- Instrucciones: Enumera los eventos deportivos que el primer párrafo del texto sobre el Mundial de Fútsal nombra de forma específica como celebrados en Colombia.

- Texto fuente:
• • • • •

Con el tiempo, Colombia ha venido consolidándose, junto con Brasil, como uno de los grandes organizadores latinoamericanos de eventos deportivos de escala mundial. Desde los remotos Juegos Panamericanos de Cali en 1971 que abrieron la senda, por el país han desfilado la Copa América, los Juegos Mundiales, los Juegos Suramericanos, el Mundial Sub-23 y una seguidilla de torneos de disciplinas individuales que han copado la agenda hoteles, noticieros y diarios durante las semanas de disputa por la gloria.
Y para no desentonar, este año tenemos otra oportunidad de ser anfitriones de un nuevo campeonato de gran envergadura: la Copa Mundial de Fútsal de la FIFA. Una competencia que aunque a muchos puede que no les suene a nada, es la octava versión de un torneo que la FIFA estrenó en la Holanda de 1989 y con el cual se busca reivindicar al fútbol sala, que viene siendo el mismo microfútbol, pero con un rimbombante nombre que lo cubre con un aura ficticia de elegancia y caché.
El 18 de marzo de 2013 en el corazón de la fría Zúrich, Colombia se alzó como la ganadora de la puja por la sede del mundial. Dejó en el camino a candidaturas de alto turmequé como la de España, potencia con una liga de 30 años de antigüedad y dos divisiones y estadios con capacidad similar a los de equipos colombianos chicos, y arrasó en la final con la República Checa, un enigmático contrincante cuya liga local, la Česká Futsalová Liga, se destaca como una de las mejor organizadas de Europa.
Y es que justamente por la gran cantidad de pretendientes que llegaron a las puertas de la FIFA para ser elegidos es que sorprende y entristece el trato de segunda categoría que le estamos dando a este evento. La estrategia de marketing ha sido nula desde el gobierno nacional, distinto al despliegue multitudinario que se le dio al Mundial Sub-23 de 2011, lo cual puede tener su explicación en que Bogotá no es ciudad sede como sí lo son Bucaramanga, Cali y Medellín, pero que ha sumido al campeonato en el anonimato, reduciéndolo a una copita cualquiera como auspiciada por una marca de yogures y no por el máximo ente del fútbol global.
Con estadios vacíos funcionando a menos de media capacidad, donde los goles retumban entre eco y no entre gritos, estamos dejando la peor de las imágenes ante la FIFA y haciendo historia con un desastroso promedio de 2.000 espectadores por partido, muy por debajo de los 3.000 de Tailandia2012 o los 5.000 de Brasil2008. Tal vez solo Argos, patrocinador de la liga local de fútsal (sí, tenemos liga local de fútsal), se ha puesto la camiseta y con inversiones publicitarias en horario prime time ha intentado animar a la gente para que acuda a ver los espectaculares choques de Irán contra Azerbaiyán o la goleada para el olvido de Kazajistán contra Islas Salomón.
Y así, enredándonos en lo pequeño, aún creemos merecernos un Mundial de mayores como el que alguna vez dejamos pasar.

• • • • •

Datos de reconocimiento de la estructura del documento:
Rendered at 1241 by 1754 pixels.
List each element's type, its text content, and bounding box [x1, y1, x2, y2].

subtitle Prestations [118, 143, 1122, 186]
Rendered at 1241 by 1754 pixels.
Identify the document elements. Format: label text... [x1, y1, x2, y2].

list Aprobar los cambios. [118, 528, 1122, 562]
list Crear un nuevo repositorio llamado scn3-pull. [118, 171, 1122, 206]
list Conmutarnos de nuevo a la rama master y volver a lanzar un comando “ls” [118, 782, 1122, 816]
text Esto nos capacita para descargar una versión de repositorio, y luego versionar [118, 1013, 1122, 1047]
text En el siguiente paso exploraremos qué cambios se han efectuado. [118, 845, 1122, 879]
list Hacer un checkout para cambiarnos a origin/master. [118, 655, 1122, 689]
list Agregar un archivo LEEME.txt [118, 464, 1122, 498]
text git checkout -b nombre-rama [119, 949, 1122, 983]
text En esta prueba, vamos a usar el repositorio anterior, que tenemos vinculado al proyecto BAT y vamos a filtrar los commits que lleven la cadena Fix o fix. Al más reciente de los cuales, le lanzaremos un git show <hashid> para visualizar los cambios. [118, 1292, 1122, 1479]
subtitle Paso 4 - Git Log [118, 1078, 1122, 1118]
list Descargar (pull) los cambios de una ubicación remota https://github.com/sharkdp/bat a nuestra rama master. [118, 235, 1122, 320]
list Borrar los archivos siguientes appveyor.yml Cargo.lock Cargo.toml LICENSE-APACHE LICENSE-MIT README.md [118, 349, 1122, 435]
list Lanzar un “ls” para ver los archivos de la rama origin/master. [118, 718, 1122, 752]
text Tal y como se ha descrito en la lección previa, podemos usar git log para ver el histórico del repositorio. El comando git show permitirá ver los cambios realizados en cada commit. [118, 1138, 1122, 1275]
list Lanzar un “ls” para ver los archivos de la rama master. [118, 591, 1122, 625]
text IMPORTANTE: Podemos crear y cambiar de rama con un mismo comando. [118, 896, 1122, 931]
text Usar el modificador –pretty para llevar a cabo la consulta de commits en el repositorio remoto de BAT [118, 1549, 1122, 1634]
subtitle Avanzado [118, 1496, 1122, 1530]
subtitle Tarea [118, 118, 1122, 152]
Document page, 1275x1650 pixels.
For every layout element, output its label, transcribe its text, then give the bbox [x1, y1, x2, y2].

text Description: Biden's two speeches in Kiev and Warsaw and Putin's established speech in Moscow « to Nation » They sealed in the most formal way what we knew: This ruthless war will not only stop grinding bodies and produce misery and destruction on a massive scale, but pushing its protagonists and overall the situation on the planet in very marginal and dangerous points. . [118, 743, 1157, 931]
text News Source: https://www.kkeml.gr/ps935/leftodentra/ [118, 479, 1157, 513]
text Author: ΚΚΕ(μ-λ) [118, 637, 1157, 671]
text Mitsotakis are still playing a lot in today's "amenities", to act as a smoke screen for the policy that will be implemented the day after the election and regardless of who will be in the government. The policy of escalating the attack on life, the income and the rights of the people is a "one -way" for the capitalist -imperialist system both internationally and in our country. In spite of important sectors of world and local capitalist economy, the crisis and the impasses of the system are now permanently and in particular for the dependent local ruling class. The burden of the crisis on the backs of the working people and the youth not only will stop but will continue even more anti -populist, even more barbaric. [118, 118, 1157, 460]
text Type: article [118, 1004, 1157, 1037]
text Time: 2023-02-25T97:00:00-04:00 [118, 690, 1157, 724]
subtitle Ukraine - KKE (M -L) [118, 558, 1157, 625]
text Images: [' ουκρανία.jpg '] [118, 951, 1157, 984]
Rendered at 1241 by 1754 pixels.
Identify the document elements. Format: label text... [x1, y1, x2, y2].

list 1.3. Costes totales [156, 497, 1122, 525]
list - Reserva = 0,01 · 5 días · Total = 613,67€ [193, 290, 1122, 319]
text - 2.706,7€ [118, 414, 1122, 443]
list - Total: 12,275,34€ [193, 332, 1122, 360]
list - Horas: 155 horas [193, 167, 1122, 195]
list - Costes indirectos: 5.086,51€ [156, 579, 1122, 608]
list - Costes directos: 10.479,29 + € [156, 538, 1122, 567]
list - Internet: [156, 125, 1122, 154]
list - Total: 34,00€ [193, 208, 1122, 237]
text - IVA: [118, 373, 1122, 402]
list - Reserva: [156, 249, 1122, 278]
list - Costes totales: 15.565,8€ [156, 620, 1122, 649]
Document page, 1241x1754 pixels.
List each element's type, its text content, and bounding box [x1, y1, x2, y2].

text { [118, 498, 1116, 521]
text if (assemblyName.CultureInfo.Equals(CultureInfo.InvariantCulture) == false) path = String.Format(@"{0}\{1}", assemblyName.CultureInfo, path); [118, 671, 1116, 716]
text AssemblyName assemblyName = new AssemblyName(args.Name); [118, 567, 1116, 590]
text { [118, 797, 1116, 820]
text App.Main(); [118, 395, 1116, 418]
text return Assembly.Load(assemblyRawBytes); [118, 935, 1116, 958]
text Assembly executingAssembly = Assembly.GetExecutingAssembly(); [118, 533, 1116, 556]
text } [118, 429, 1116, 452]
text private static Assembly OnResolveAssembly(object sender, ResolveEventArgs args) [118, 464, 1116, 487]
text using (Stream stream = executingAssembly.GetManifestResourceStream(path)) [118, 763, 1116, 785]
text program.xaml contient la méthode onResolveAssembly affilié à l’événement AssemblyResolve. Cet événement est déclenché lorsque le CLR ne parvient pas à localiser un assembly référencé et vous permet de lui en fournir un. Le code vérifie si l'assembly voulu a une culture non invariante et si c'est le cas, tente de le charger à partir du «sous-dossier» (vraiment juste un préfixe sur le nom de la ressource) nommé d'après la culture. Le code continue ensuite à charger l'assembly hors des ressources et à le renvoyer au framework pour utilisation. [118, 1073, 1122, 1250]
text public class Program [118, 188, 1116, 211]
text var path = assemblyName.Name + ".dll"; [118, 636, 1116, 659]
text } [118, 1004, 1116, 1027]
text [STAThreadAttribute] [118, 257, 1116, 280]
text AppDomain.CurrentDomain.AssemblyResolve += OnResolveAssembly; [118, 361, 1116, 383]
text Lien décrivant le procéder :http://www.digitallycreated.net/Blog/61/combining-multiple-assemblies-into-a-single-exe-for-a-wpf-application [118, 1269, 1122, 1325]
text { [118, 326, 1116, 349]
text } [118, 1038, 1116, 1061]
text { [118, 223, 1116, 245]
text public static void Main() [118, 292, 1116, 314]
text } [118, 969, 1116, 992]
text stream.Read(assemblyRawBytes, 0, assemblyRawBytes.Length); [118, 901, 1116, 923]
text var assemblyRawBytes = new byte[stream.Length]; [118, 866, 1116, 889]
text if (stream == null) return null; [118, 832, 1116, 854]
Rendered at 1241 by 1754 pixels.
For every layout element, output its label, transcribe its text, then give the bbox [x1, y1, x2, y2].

• • • • •

- Respuesta esperada:
- Juegos Panamericanos de Cali (1971)
- Copa América
- Juegos Mundiales
- Juegos Suramericanos
- Mundial Sub-23